Alcoholics Anonymous in Plymouth since 1993
Alcoholics Anonymous started in Plymouth many years before I joined. But I thought it would be worth sharing my experience of the changes I’ve seen over time. Thinking back helps to give a perspective of my recovery. This is not so much an article about history as about my recovery history in AA meetings.
I recently found a meeting directory from the early nineties for Plymouth. I compared it a 2017 directory and found out something that I guess I’d suspected but never seen the evidence for directly. Out of about 30 meetings in City of Plymouth in the early 90s, there were only three meetings still in existence in 2017. But there are still over 30 meetings in the City of Plymouth. (One of these is my homegroup.)

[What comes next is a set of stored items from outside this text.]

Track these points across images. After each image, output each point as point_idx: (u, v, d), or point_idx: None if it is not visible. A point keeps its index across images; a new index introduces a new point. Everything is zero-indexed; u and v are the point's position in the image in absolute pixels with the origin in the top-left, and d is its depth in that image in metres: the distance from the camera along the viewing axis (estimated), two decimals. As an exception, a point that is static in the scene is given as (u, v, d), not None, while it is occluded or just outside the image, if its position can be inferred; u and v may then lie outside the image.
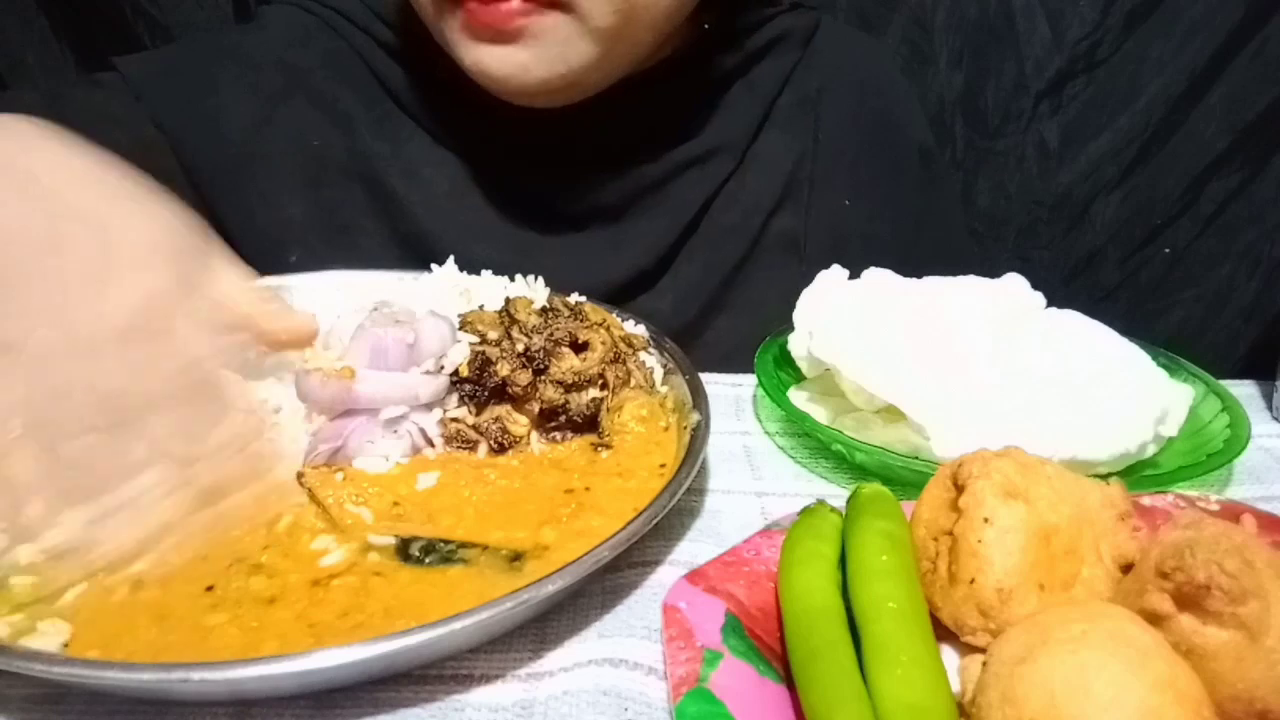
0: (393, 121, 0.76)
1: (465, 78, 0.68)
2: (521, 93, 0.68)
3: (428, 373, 0.51)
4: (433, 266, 0.64)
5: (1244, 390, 0.67)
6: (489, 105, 0.70)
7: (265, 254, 0.72)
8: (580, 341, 0.55)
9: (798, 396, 0.62)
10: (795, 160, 0.81)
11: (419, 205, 0.75)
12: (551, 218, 0.76)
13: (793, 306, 0.62)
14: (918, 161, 0.87)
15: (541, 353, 0.53)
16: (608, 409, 0.53)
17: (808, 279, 0.64)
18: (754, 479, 0.56)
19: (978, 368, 0.56)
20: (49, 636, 0.38)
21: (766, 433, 0.62)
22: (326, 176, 0.76)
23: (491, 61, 0.65)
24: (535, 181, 0.76)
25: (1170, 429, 0.55)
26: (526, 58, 0.65)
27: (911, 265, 0.66)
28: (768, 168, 0.80)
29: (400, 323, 0.53)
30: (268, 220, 0.75)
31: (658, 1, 0.66)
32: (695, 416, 0.52)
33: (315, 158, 0.76)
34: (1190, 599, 0.33)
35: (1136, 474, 0.54)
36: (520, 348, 0.53)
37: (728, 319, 0.79)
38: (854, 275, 0.65)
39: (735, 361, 0.67)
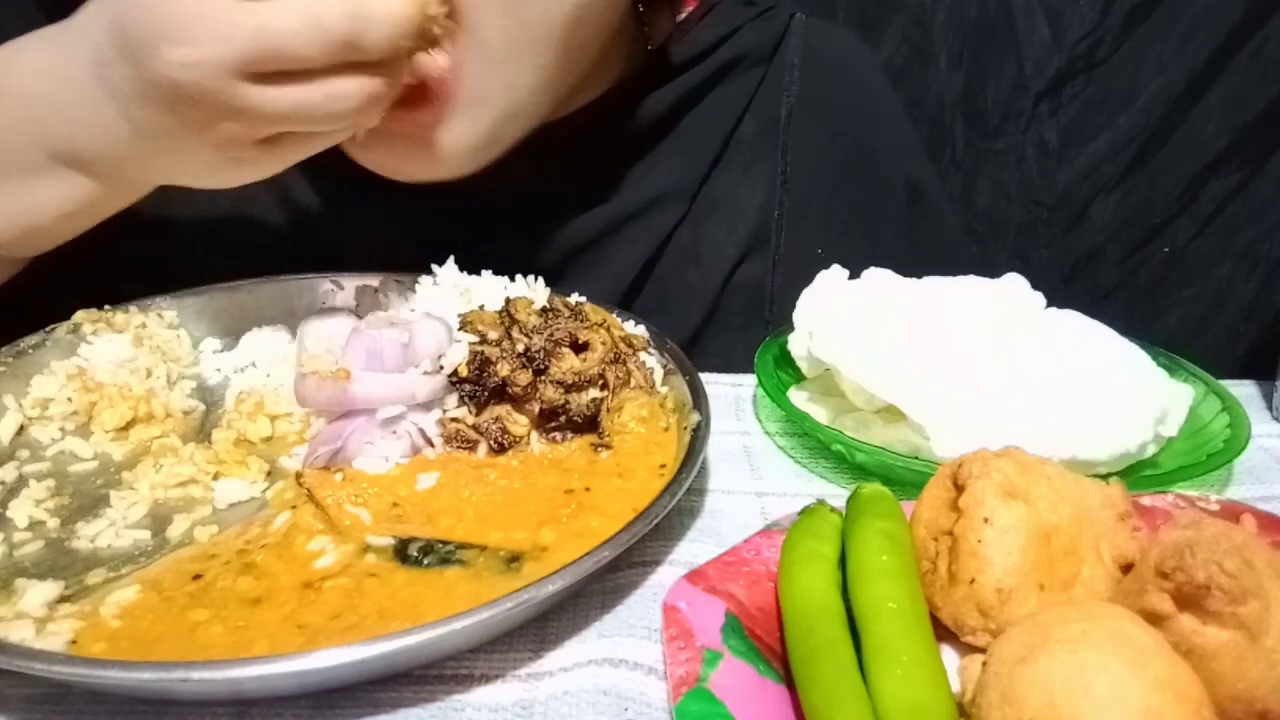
0: (321, 173, 0.67)
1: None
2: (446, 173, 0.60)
3: (425, 373, 0.51)
4: (433, 267, 0.64)
5: (1244, 390, 0.67)
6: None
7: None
8: (580, 342, 0.55)
9: (798, 396, 0.62)
10: (760, 203, 0.70)
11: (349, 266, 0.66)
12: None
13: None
14: (903, 199, 0.76)
15: (541, 353, 0.53)
16: (608, 409, 0.53)
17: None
18: (754, 479, 0.56)
19: (978, 368, 0.56)
20: (54, 636, 0.38)
21: (766, 433, 0.62)
22: (255, 229, 0.69)
23: (389, 166, 0.60)
24: (462, 246, 0.64)
25: (1170, 429, 0.55)
26: (426, 156, 0.58)
27: None
28: (727, 214, 0.70)
29: (395, 324, 0.53)
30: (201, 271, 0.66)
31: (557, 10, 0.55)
32: (695, 417, 0.52)
33: (243, 206, 0.69)
34: (1190, 599, 0.33)
35: (1136, 474, 0.54)
36: (520, 348, 0.53)
37: None
38: (854, 276, 0.65)
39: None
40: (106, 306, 0.61)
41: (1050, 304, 0.63)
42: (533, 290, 0.61)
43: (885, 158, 0.76)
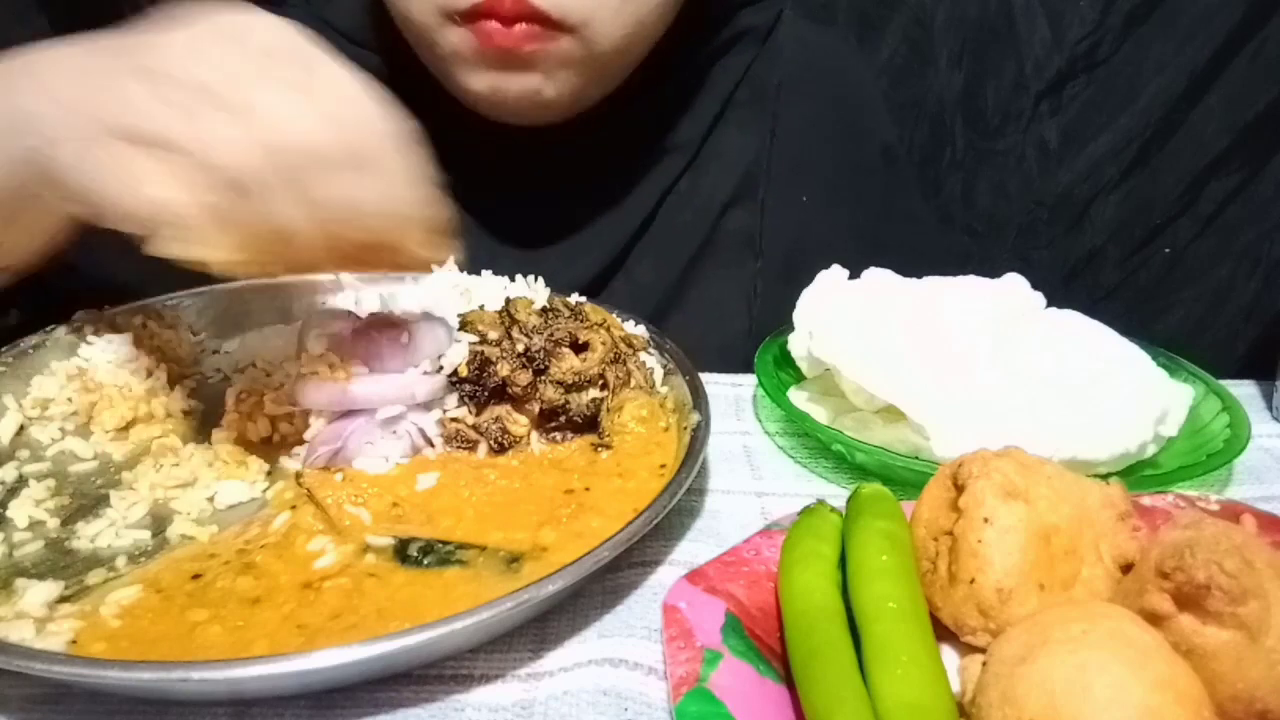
0: None
1: (416, 88, 0.65)
2: (529, 115, 0.68)
3: (425, 373, 0.51)
4: (433, 266, 0.64)
5: (1244, 390, 0.67)
6: (441, 118, 0.67)
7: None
8: (580, 342, 0.55)
9: (798, 396, 0.62)
10: (751, 157, 0.80)
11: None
12: (504, 228, 0.76)
13: (750, 305, 0.62)
14: (880, 160, 0.86)
15: (541, 353, 0.53)
16: (608, 409, 0.53)
17: (765, 277, 0.64)
18: (754, 479, 0.56)
19: (978, 368, 0.56)
20: (54, 636, 0.38)
21: (766, 433, 0.62)
22: None
23: (505, 85, 0.65)
24: (488, 192, 0.75)
25: (1170, 429, 0.55)
26: (538, 82, 0.66)
27: (873, 263, 0.66)
28: (722, 164, 0.80)
29: (395, 324, 0.53)
30: None
31: (661, 18, 0.67)
32: (695, 417, 0.52)
33: None
34: (1190, 599, 0.33)
35: (1136, 474, 0.54)
36: (520, 348, 0.53)
37: (683, 317, 0.78)
38: (854, 276, 0.65)
39: (694, 362, 0.67)
40: (106, 306, 0.61)
41: (1050, 304, 0.63)
42: (533, 290, 0.61)
43: (863, 127, 0.86)
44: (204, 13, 0.45)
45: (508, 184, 0.76)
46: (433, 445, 0.52)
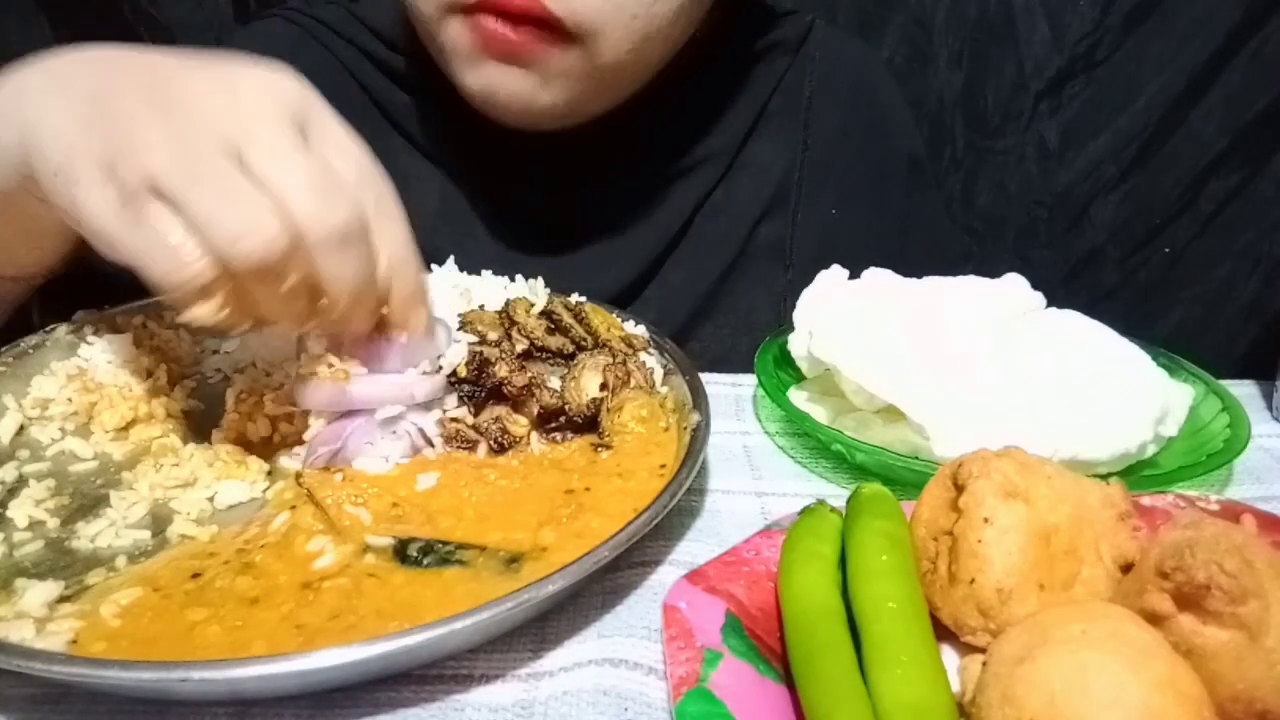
0: (380, 136, 0.75)
1: (456, 93, 0.68)
2: (523, 118, 0.68)
3: (425, 373, 0.51)
4: (432, 266, 0.64)
5: (1244, 390, 0.67)
6: (478, 121, 0.70)
7: None
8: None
9: (798, 396, 0.62)
10: (784, 168, 0.81)
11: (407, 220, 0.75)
12: (539, 233, 0.76)
13: (780, 315, 0.62)
14: (905, 170, 0.87)
15: (541, 353, 0.53)
16: (608, 409, 0.53)
17: (795, 287, 0.64)
18: (754, 479, 0.56)
19: (978, 368, 0.56)
20: (54, 636, 0.38)
21: (766, 433, 0.62)
22: None
23: (499, 82, 0.65)
24: (523, 197, 0.76)
25: (1170, 429, 0.55)
26: (534, 83, 0.65)
27: (898, 269, 0.66)
28: (755, 175, 0.80)
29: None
30: None
31: (669, 37, 0.67)
32: (695, 416, 0.52)
33: None
34: (1190, 599, 0.33)
35: (1136, 474, 0.54)
36: (520, 349, 0.53)
37: (714, 327, 0.79)
38: (853, 276, 0.65)
39: (723, 370, 0.67)
40: (106, 306, 0.61)
41: (1050, 304, 0.63)
42: (533, 291, 0.61)
43: (891, 136, 0.87)
44: (232, 60, 0.46)
45: (541, 190, 0.76)
46: (432, 445, 0.52)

Seeing this makes me think back over the years of the groups I’ve attended myself. There was the Nuffield group – which was the largest group in Plymouth when I recovered – well over 60 people twice a week. And then dwindled to 6 and finally closed. There was the Wednesday Peverell Step meeting which was huge at its peak. I remember the group officers making an appeal towards its end, for people to do service. Then it died. There was the Sunday night Vision for You, my first home group for a year. That closed many many years ago. Other popular meetings include the two a week at the Salvation Army – now gone.
Aside from people moving away or getting jobs, I guess there are two main reasons why these meetings have closed: the people there couldn’t stay sober, or people were staying sober but couldn’t work together. Alcoholics Anonymous has a solution to both of these: the 12 Steps and the 12 Traditions.
Does this mean that all groups that have survived the last 25 years in the city of Plymouth have been using the Traditions and Steps rigorously and accurately? Probably not. They’ve just been doing it well enough to hold together for the medium term. And as far as I’m concerned 25 years is the medium term. I’d say 40 years is a long-term group. Another conclusion I come to is that I pick who I listen to in AA with care. So many many people I’ve known in the last two decades have failed, as have so many many groups. Yet most of them spoke with great confidence about how best to do AA, and which AA was the worst.
Over the years, I’ve become far more cynical about the opinions of wise-sounding outspoken AA members. I look at the years behind them and the group behind them. Have they survived, and can others survive around them? My life is too precious to think any other way.